FC analysis, with the SN as the seed, was performed using the CONN toolbox. Seed-based analysis evaluates the temporal correlation between the blood-oxygen-level-dependent (BOLD) signal from a selected seed region and signals from all other voxels in the brain. In this study, the correlation coefficients were transformed into Z-scores using Fisher’s transformation to allow for a second-level analysis. It ensured that the data were normally distributed and suitable for statistical comparison. Initially, individual participant data were analyzed to obtain the first level seed-to-voxel connectivity maps. The CONN toolbox provides hierarchical cluster analysis-independent component analysis (HCA-ICA) network seeds originating from the ICA analysis of the Human Connectome Project (HCP) dataset63. Consequently, seven seeds corresponding to the SN were included: the ACC, right and left AI, RPFC, and SMG.

To investigate whether FC is altered by smartphone overuse and depressive symptoms, we regressed the main effects of three smartphone use scores (i.e., S-, SO-, and SM-scale) and CDI-2: SR total and subscale scores (i.e., emotional and functional problems) on FC. We fitted separate regression models for each scale, controlling for age, sex, handedness, and the number of siblings. The inclusion of the number of siblings as a control variable was informed by previous research indicating that individuals without siblings tend to experience higher feelings of loneliness, greater smartphone use for communication, and increased levels of depression64. Brain map threshold was p < .001 voxel-wise and corrected for multiple comparisons using a cluster-wise threshold of p-FDR corrected < 0.05.

Statistical analysis

Statistical analyses were conducted using SPSS 21 software (IBM-SPSS Inc, Chicago, IL, USA). A partial correlation analysis was conducted, controlling for age, sex, handedness, and number of siblings, to explore the association between smartphone overuse and depressive symptom scores.
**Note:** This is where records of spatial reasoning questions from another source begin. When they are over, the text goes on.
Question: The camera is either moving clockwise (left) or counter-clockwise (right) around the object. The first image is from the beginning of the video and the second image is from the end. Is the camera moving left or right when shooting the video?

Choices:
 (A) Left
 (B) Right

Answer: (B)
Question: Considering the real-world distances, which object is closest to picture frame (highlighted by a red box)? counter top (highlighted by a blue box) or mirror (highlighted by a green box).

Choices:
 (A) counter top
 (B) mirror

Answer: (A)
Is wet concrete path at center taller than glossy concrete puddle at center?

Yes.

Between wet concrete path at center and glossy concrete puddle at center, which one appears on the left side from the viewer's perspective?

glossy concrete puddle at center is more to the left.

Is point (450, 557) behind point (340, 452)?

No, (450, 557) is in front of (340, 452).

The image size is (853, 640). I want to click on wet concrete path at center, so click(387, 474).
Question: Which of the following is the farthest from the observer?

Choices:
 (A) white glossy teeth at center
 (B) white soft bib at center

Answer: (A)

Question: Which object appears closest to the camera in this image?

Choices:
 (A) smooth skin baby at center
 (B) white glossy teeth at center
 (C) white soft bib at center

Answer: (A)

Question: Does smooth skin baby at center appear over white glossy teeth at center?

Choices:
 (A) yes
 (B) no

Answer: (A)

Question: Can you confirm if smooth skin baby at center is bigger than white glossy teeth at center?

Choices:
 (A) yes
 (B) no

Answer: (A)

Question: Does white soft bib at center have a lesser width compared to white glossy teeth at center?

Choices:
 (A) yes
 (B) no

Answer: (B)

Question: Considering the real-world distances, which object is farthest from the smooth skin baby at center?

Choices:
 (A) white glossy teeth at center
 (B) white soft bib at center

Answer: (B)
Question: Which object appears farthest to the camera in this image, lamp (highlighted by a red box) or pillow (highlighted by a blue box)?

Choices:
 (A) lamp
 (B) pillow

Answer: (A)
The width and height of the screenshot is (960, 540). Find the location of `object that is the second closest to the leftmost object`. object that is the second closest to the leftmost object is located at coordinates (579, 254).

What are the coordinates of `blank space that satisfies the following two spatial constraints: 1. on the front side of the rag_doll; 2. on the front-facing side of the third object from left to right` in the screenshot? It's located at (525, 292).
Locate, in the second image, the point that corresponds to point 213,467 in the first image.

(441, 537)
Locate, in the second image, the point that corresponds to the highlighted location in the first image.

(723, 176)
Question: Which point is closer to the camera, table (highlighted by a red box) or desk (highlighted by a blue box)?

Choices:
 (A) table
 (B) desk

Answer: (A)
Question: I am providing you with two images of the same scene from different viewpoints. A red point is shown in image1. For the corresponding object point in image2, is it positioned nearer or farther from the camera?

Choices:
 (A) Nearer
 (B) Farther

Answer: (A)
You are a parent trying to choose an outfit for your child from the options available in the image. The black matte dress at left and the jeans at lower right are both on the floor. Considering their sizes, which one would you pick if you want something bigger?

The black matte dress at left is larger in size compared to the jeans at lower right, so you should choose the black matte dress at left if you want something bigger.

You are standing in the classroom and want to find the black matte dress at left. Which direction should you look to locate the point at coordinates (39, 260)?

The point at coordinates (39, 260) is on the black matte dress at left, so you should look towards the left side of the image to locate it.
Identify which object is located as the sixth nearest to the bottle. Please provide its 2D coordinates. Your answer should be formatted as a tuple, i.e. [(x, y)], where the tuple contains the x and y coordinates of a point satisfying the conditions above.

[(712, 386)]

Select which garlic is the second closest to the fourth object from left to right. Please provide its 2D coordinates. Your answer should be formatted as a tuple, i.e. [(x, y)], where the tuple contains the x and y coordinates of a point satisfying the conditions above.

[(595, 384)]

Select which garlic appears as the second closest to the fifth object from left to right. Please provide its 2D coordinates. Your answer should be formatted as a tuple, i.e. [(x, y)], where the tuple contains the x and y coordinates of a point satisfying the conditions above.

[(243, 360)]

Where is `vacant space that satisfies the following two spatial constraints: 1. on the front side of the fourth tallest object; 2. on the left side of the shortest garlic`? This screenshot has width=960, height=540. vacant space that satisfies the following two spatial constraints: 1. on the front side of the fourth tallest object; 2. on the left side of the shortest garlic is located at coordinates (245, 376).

To explore the specific relationship between smartphone overuse, depressive symptoms, and FC, we analyzed mediation effects using Model 4 of the PROCESS software65. The model uses 5000 bootstrapping resamples and assumes a significant mediating effect if the 95% confidence interval (CI) of the indirect effect does not include zero. In this mediation model, “path a” signifies the relationship between the independent variable (X) and the mediator variable (M), “path b” characterizes the connection between M and the dependent variable (Y), and the “indirect effect” is computed by multiplying path a and path b (indirect effect = ab). If the CI of the indirect path does not include zero, the result is considered statistically significant. “Path c’” represents the direct effect of X on the proposed M. Meanwhile, “path c” represents the total effect of the X-Y relationship without considering M (path c = indirect effect + direct effect). In the mediation analysis, the following control variables were considered: age, sex, handedness, and number of siblings.